PAGE TEXT =>
On 2013-04-30 2:05 AM, Angel L. Mateo <amateo@um.es> wrote:
El 30/04/13 03:28, Tim Groeneveld escribió:
I am wondering about mail deduplication. I am looking into the possibility of seperating out all of the message bodies with multiple parts inside mail that is recived from
dovecot
and hashing them all.The idea is that by hashing all of the parts inside the email, I will be able to ensure that each part of the email will only be saved once.
This means that attachments & common parts of the body will only be saved once inside the storage.
How achievable would this be with the current state of dovecot? Would it even be worth doing?
I asked the same question recently. As Timo responsed at
http://kevat.dovecot.org/list/dovecot/2013-March/089072.html it seems that this feature is production stable in recent versions of dovecot.
And I think it is worth. My estimations (with just about 10 users
of my organization, they are no accurate) is that you can save more than 30% of total mail storage.
To configure it you need to use options:
- mail_attachment_dir
- mail_attachement_min_size
- mail_attachment_fs
- mail_attachment_hash
This only dedupes attachments - which, in my opinion, is the only part of deduplicating email that is really worth it.

SOURCE MATERIAL =>
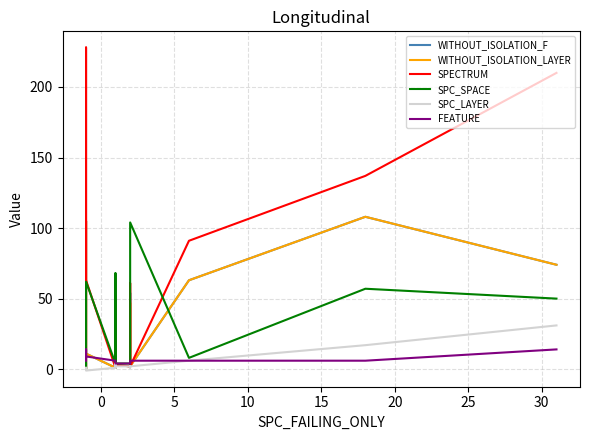

What is the difference between the maximum and minimum values in the SPC_SPACE series?

104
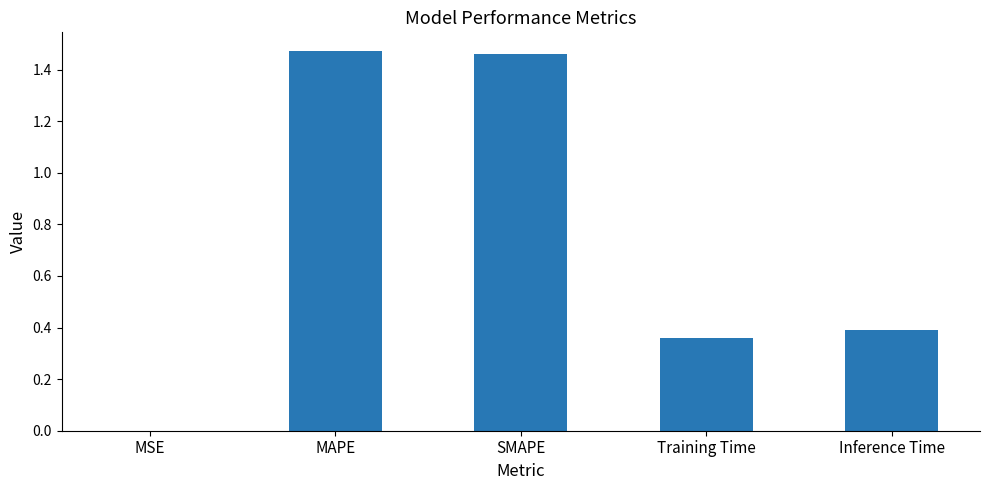

Between MSE and MAPE, which is larger?

MAPE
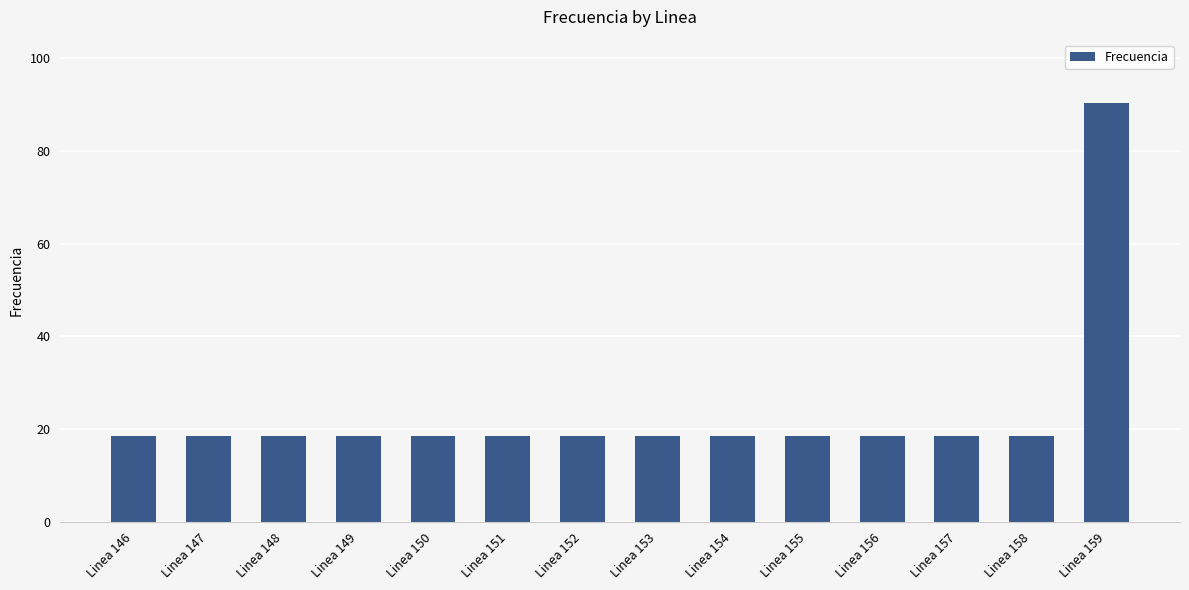

What is the difference between the maximum and minimum values?

71.9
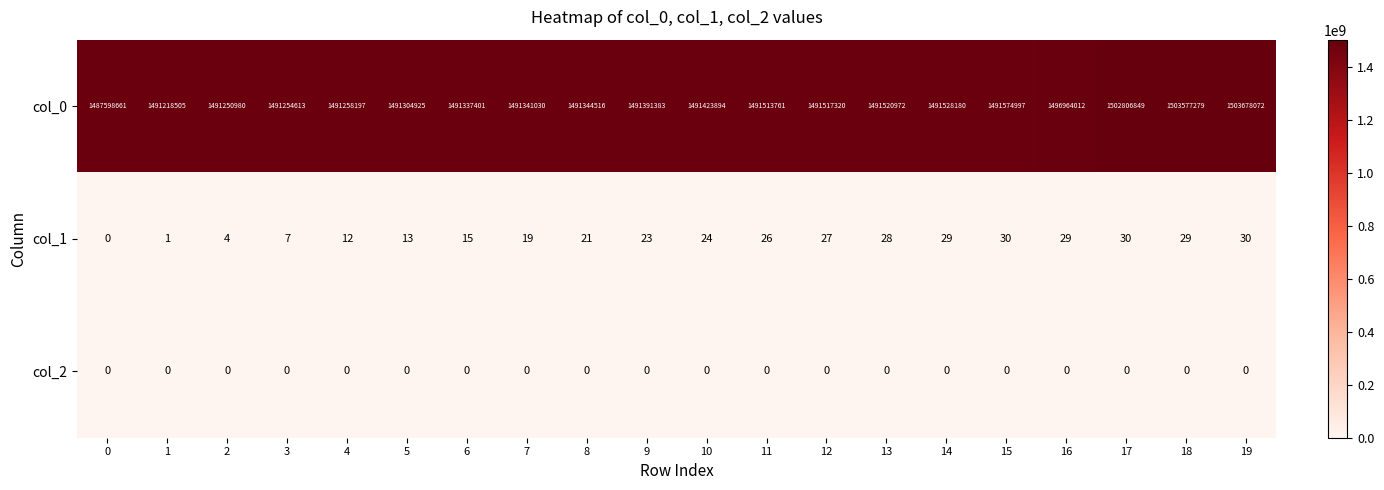

What is the difference between the maximum and minimum values in the col_1 series?

30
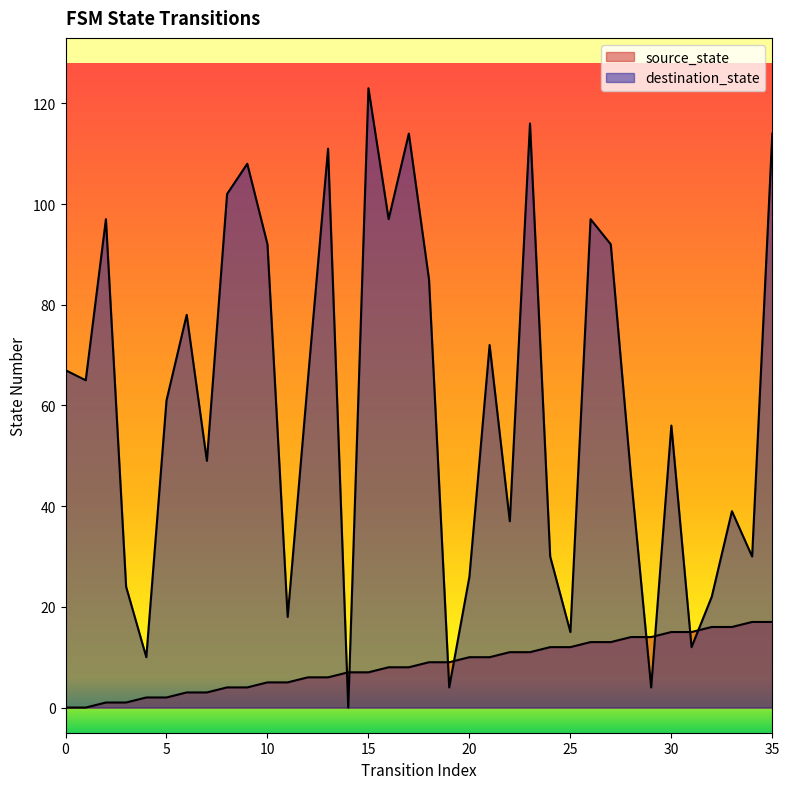

Does the chart display data point markers on the line(s)?

No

PROMPT =>
Continue the mailing list thread on Dovecot mail deduplication from the point where it stops.

REPLY TO THE TASK =>
Yes, you might be able to recapture a miniscule amount of storage space as a percentage of total mailstore size by deduping the other mime parts (headers, body, etc), but the complexity of doing this for each message part in my opinion overkill, way too error-prone for my comfort level, and just not enough bang for the buck.
Deduping attachments on the other hand can have a dramatic impact (depending on your system usage and requirements), and is reliable enough to make it well worth it for some.
I am expecting at least a 40-60% reduction in our storage when I implement this on my new server soon (will report back once it is completed). We use a lot of large attachments, and our idiot users save multiple copies, resending the same one sometimes many multiple times to different people (so, maybe 3 or sometimes even 10+ copies of the same 20MB attachment in their Sent folder).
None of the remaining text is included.